El 7 de octubre fue hallado a treinta metros de las vías del tren, en unos matorrales lindantes con unos campos de béisbol, el cuerpo de una mujer comprendida entre los catorce y los diecisiete años. El cuerpo presentaba señales claras de tortura, con múltiples hematomas en brazos, tórax y piernas, así como heridas punzantes de arma blanca (un policía se entretuvo en contarlas y se aburrió al llegar a la herida número treinta y cinco), ninguna de las cuales, sin embargo, dañó o penetró ningún órgano vital. La víctima carecía de papeles que facilitaran su identificación. Según el forense la causa de muerte fue estrangulamiento.

Y así hasta más de setenta retratos de víctimas, de uno o dos párrafos o páginas enteras, basados en  cualquiera de las miles de mujeres asesinadas en Ciudad Juárez, el modelo de Santa Teresa, la ciudad ficcional en mitad del desierto y cerca de la frontera norteamericana que escogió Roberto Bolaño como escenario de la novela a la que le dedicó sus últimos años de vida. De lo que no hay duda es de que «La parte de los crímenes» es la recreación perfecta del verso de Baudelaire. En una de las conferencias que escribió poco antes de su muerte, «Literatura + enfermedad = enfermedad», recogida en su libro póstumo El gaucho insufrible, lo confiesa:

¡En desiertos de tedio, un oasis de horror!

Y con ese verso, la verdad, ya tenemos más que suficiente. En medio de un desierto de aburrimiento, un oasis de horror. No hay diagnóstico más lúcido para expresar la enfermedad del hombre moderno. Para salir del aburrimiento, para escapar del punto muerto, lo único que tenemos a mano, y no tan a mano (también en esto hay que esforzarse), es el horror, es decir, el mal. O vivimos como zombis, como esclavos alimentados con soma, o nos convertimos en esclavizadores, en seres malignos (…).

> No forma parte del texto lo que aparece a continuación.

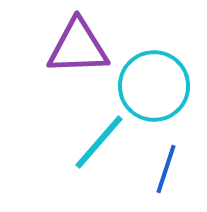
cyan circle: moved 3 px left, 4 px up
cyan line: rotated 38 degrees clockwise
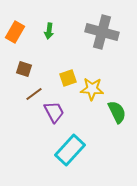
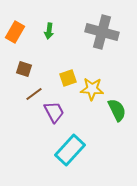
green semicircle: moved 2 px up
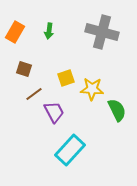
yellow square: moved 2 px left
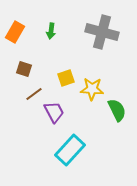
green arrow: moved 2 px right
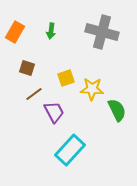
brown square: moved 3 px right, 1 px up
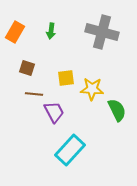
yellow square: rotated 12 degrees clockwise
brown line: rotated 42 degrees clockwise
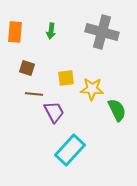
orange rectangle: rotated 25 degrees counterclockwise
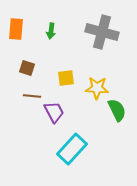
orange rectangle: moved 1 px right, 3 px up
yellow star: moved 5 px right, 1 px up
brown line: moved 2 px left, 2 px down
cyan rectangle: moved 2 px right, 1 px up
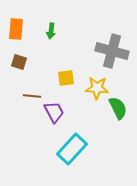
gray cross: moved 10 px right, 19 px down
brown square: moved 8 px left, 6 px up
green semicircle: moved 1 px right, 2 px up
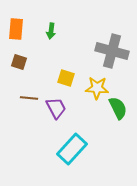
yellow square: rotated 24 degrees clockwise
brown line: moved 3 px left, 2 px down
purple trapezoid: moved 2 px right, 4 px up
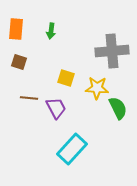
gray cross: rotated 20 degrees counterclockwise
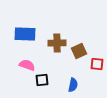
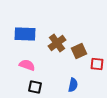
brown cross: rotated 36 degrees counterclockwise
black square: moved 7 px left, 7 px down; rotated 16 degrees clockwise
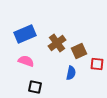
blue rectangle: rotated 25 degrees counterclockwise
pink semicircle: moved 1 px left, 4 px up
blue semicircle: moved 2 px left, 12 px up
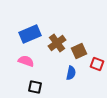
blue rectangle: moved 5 px right
red square: rotated 16 degrees clockwise
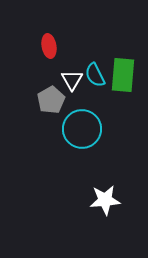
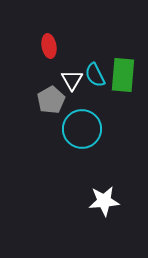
white star: moved 1 px left, 1 px down
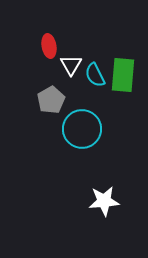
white triangle: moved 1 px left, 15 px up
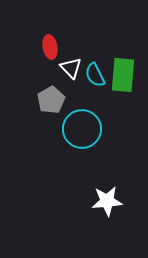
red ellipse: moved 1 px right, 1 px down
white triangle: moved 3 px down; rotated 15 degrees counterclockwise
white star: moved 3 px right
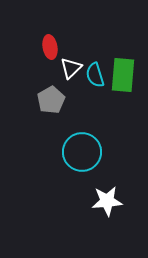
white triangle: rotated 30 degrees clockwise
cyan semicircle: rotated 10 degrees clockwise
cyan circle: moved 23 px down
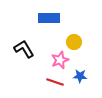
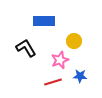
blue rectangle: moved 5 px left, 3 px down
yellow circle: moved 1 px up
black L-shape: moved 2 px right, 1 px up
red line: moved 2 px left; rotated 36 degrees counterclockwise
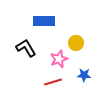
yellow circle: moved 2 px right, 2 px down
pink star: moved 1 px left, 1 px up
blue star: moved 4 px right, 1 px up
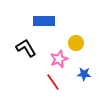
blue star: moved 1 px up
red line: rotated 72 degrees clockwise
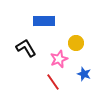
blue star: rotated 16 degrees clockwise
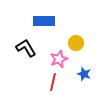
red line: rotated 48 degrees clockwise
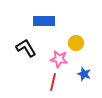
pink star: rotated 30 degrees clockwise
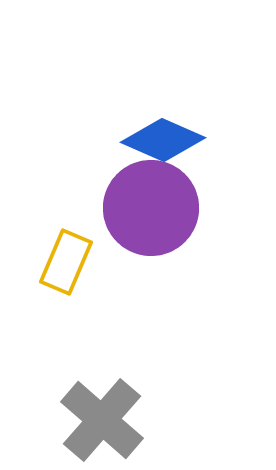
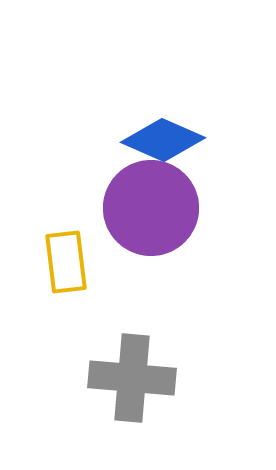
yellow rectangle: rotated 30 degrees counterclockwise
gray cross: moved 30 px right, 42 px up; rotated 36 degrees counterclockwise
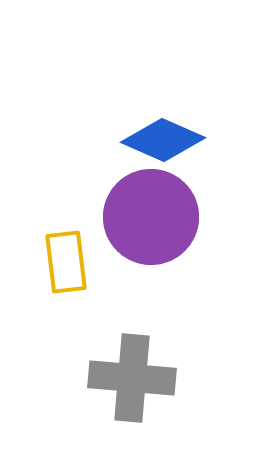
purple circle: moved 9 px down
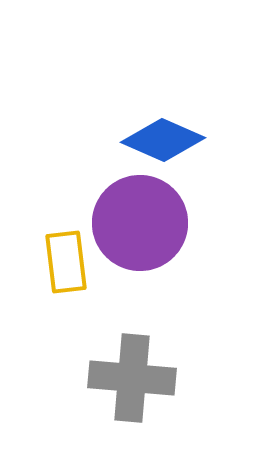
purple circle: moved 11 px left, 6 px down
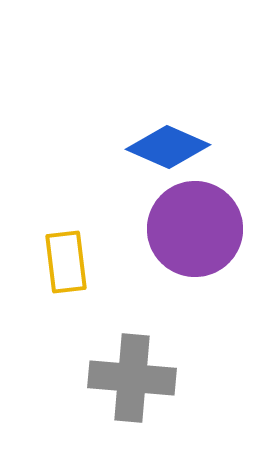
blue diamond: moved 5 px right, 7 px down
purple circle: moved 55 px right, 6 px down
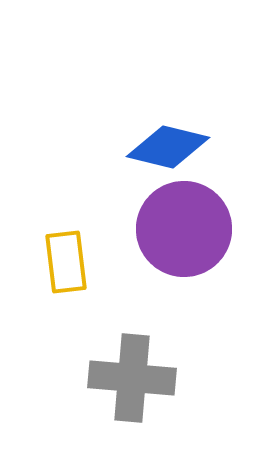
blue diamond: rotated 10 degrees counterclockwise
purple circle: moved 11 px left
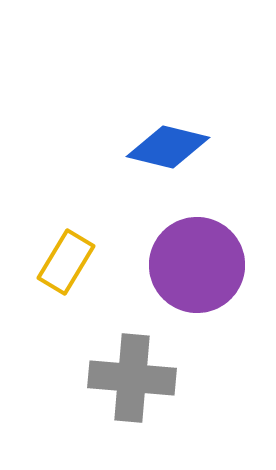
purple circle: moved 13 px right, 36 px down
yellow rectangle: rotated 38 degrees clockwise
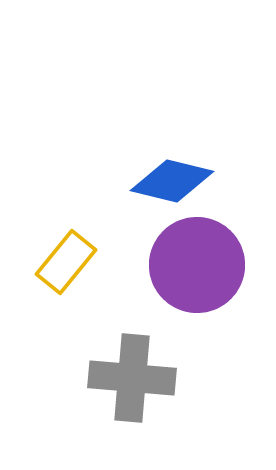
blue diamond: moved 4 px right, 34 px down
yellow rectangle: rotated 8 degrees clockwise
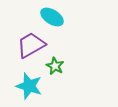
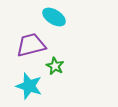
cyan ellipse: moved 2 px right
purple trapezoid: rotated 16 degrees clockwise
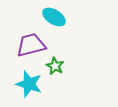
cyan star: moved 2 px up
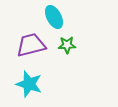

Un oasis siempre es un oasis, sobre todo si uno sale de un desierto de aburrimiento. En un oasis uno puede beber, comer, curarse las heridas, descansar, pero si el oasis es de horror, si solo existen oasis de horror, el viajero podrá confirmar, esta vez de forma fehaciente, que la carne es triste, que llega un día en que todos los libros están leídos y que viajar es un espejismo. Hoy, todo parece indicar que solo existen oasis de horror o que la deriva de todo oasis es hacia el horror.

Al fin y al cabo, el peor horror es el que nace del aburrimiento. El que hace que una soldado norteamericana destinada en la cárcel de Abu Ghraib se haga unas fotos con presos torturados, el de unos jóvenes que golpean a un indigente, lo rocían con gasolina, le prenden fuego y luego graban su atrocidad con un móvil. Ese horror.

Quién sabe. Quizá Baudelaire quería una palabra para hablar de los placeres a los que solo se puede acceder con valentía y escogió «horror»,  sabedor de que esta espantaría a los mojigatos. Entonces, su semántica no remitiría al mal, sino al amor a la vida, incluyendo sus dolores y sus riesgos.

Admirador y traductor de Edgar Allan Poe, Baudelaire acaso quería registrar que el horror es la única manera que tenemos de acceder a esa parte oculta de nuestro ser que el siglo XX bautizaría como inconsciente. Como saben todos los amantes del género, el terror es un oasis y una válvula de escape para nuestro imaginario.

En cualquier caso, creo que Baudelaire anunció algo que Bret Easton Ellis y Roberto Bolaño se han limitado a repetir: el horror nos tiene que sacudir. De lo contrario, estaremos tan aburridos, tan mortalmente aburridos, que ni siquiera sabremos distinguir la verdadera violencia de su banalización.